» **TASK TO COMPLETE**
Omit images. Retype all entries verbatim.

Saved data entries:
=====

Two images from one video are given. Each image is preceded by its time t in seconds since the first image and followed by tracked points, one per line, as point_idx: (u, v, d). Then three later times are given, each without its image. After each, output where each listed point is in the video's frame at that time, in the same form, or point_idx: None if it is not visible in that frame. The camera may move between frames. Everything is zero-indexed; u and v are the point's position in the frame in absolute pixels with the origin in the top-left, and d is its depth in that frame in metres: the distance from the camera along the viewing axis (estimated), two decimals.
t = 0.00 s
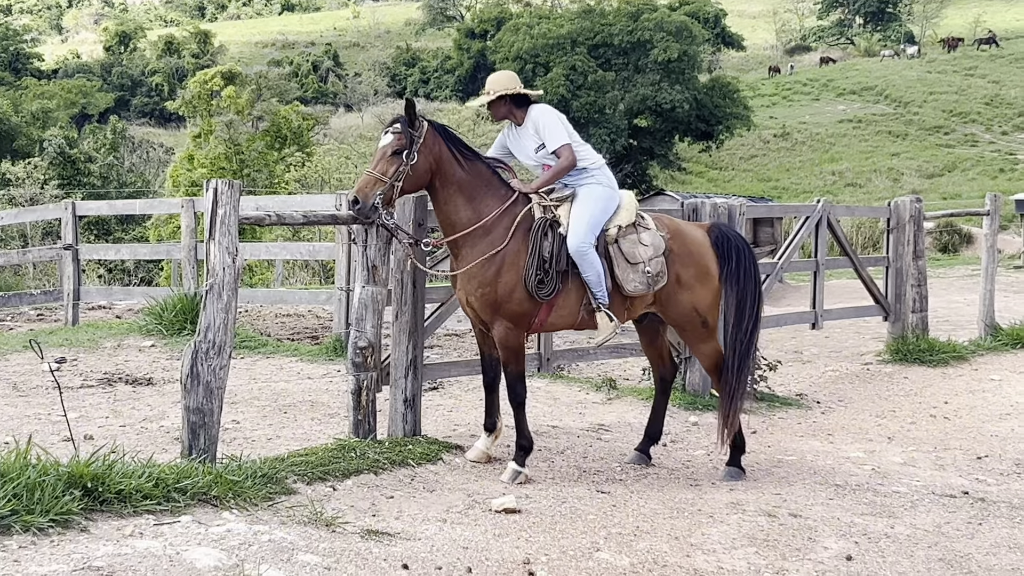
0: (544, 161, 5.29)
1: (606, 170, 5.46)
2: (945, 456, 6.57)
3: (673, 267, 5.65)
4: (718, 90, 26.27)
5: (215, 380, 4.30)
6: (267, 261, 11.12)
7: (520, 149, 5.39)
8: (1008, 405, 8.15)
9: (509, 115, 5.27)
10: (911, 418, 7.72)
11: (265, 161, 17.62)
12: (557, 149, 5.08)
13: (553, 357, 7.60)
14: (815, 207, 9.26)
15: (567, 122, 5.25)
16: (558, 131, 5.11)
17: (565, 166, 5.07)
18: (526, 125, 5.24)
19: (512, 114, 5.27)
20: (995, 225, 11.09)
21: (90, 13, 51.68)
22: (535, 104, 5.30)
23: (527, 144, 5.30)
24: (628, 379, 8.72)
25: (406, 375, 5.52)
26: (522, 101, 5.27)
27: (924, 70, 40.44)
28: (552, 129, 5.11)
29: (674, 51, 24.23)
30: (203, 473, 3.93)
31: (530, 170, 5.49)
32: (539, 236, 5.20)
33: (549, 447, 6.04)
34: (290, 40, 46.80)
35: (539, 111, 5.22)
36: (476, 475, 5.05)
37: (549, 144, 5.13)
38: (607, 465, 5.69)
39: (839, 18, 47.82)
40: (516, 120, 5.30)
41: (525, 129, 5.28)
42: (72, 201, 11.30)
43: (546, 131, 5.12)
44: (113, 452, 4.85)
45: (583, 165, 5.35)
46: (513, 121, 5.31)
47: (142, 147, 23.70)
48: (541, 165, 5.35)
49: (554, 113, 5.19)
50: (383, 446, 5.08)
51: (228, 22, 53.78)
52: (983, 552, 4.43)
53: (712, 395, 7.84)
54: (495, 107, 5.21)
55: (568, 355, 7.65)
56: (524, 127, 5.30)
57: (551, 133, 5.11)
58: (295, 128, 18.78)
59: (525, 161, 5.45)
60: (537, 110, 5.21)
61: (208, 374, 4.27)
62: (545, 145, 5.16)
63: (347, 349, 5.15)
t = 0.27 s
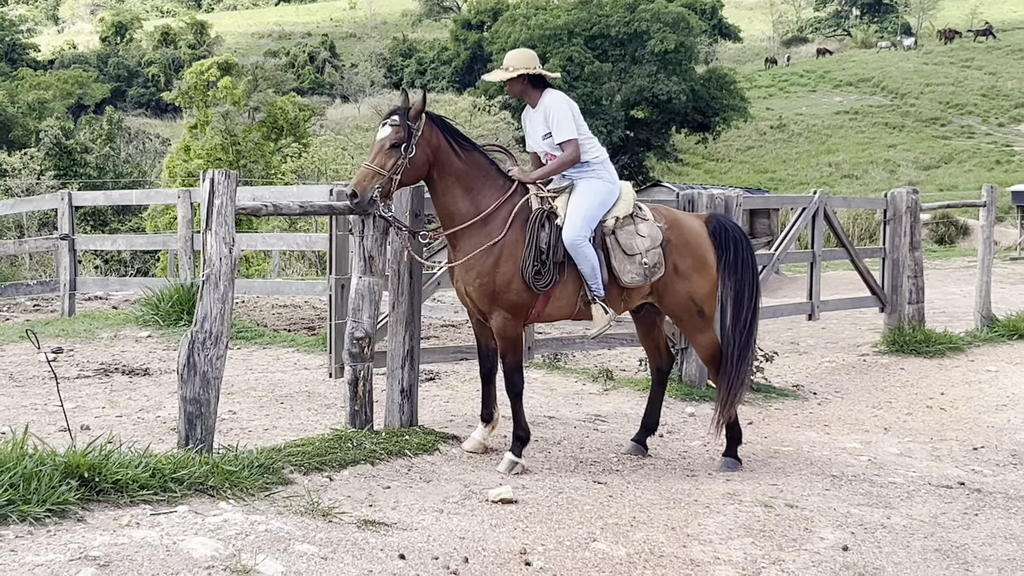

=====

» **SOLUTION TO THIS PROBLEM**
Two images from one video are given. Each image is preceded by its time t in seconds since the first image and followed by tracked points, one per line, as point_idx: (u, v, d). Then three later times are given, each without its image. After each, output where each listed point is in the video's frame at that time, in the same form, or point_idx: None if it is not visible in that frame. The camera may move between frames. Everything is zero-indexed; u and v are the point's position in the frame in absolute pixels with the origin in the top-left, and d is its depth in that frame in metres: the distance from the camera along the viewing axis (estimated), two decimals.
t = 0.00 s
0: (544, 161, 5.29)
1: (606, 170, 5.46)
2: (945, 456, 6.57)
3: (673, 267, 5.65)
4: (718, 90, 26.27)
5: (215, 380, 4.30)
6: (267, 261, 11.12)
7: (520, 149, 5.39)
8: (1008, 405, 8.15)
9: (509, 115, 5.27)
10: (911, 418, 7.72)
11: (265, 161, 17.62)
12: (557, 149, 5.08)
13: (553, 357, 7.60)
14: (815, 207, 9.26)
15: (567, 122, 5.25)
16: (558, 131, 5.11)
17: (565, 166, 5.07)
18: (526, 125, 5.24)
19: (512, 114, 5.27)
20: (995, 225, 11.09)
21: (90, 13, 51.68)
22: (535, 104, 5.30)
23: (527, 144, 5.30)
24: (628, 379, 8.72)
25: (406, 375, 5.52)
26: (522, 101, 5.27)
27: (924, 70, 40.44)
28: (552, 129, 5.11)
29: (674, 51, 24.23)
30: (203, 473, 3.93)
31: (530, 170, 5.49)
32: (539, 236, 5.20)
33: (549, 447, 6.04)
34: (290, 40, 46.80)
35: (539, 111, 5.22)
36: (476, 475, 5.05)
37: (549, 144, 5.13)
38: (607, 465, 5.69)
39: (839, 18, 47.82)
40: (516, 120, 5.30)
41: (525, 129, 5.28)
42: (72, 201, 11.30)
43: (546, 131, 5.12)
44: (113, 452, 4.85)
45: (583, 165, 5.35)
46: (513, 121, 5.31)
47: (142, 147, 23.70)
48: (541, 165, 5.35)
49: (554, 113, 5.19)
50: (383, 446, 5.08)
51: (228, 22, 53.78)
52: (983, 552, 4.43)
53: (712, 395, 7.84)
54: (495, 107, 5.21)
55: (568, 355, 7.65)
56: (524, 127, 5.30)
57: (551, 133, 5.11)
58: (295, 128, 18.78)
59: (525, 161, 5.45)
60: (537, 110, 5.21)
61: (208, 374, 4.27)
62: (545, 145, 5.16)
63: (347, 349, 5.15)
t = 0.27 s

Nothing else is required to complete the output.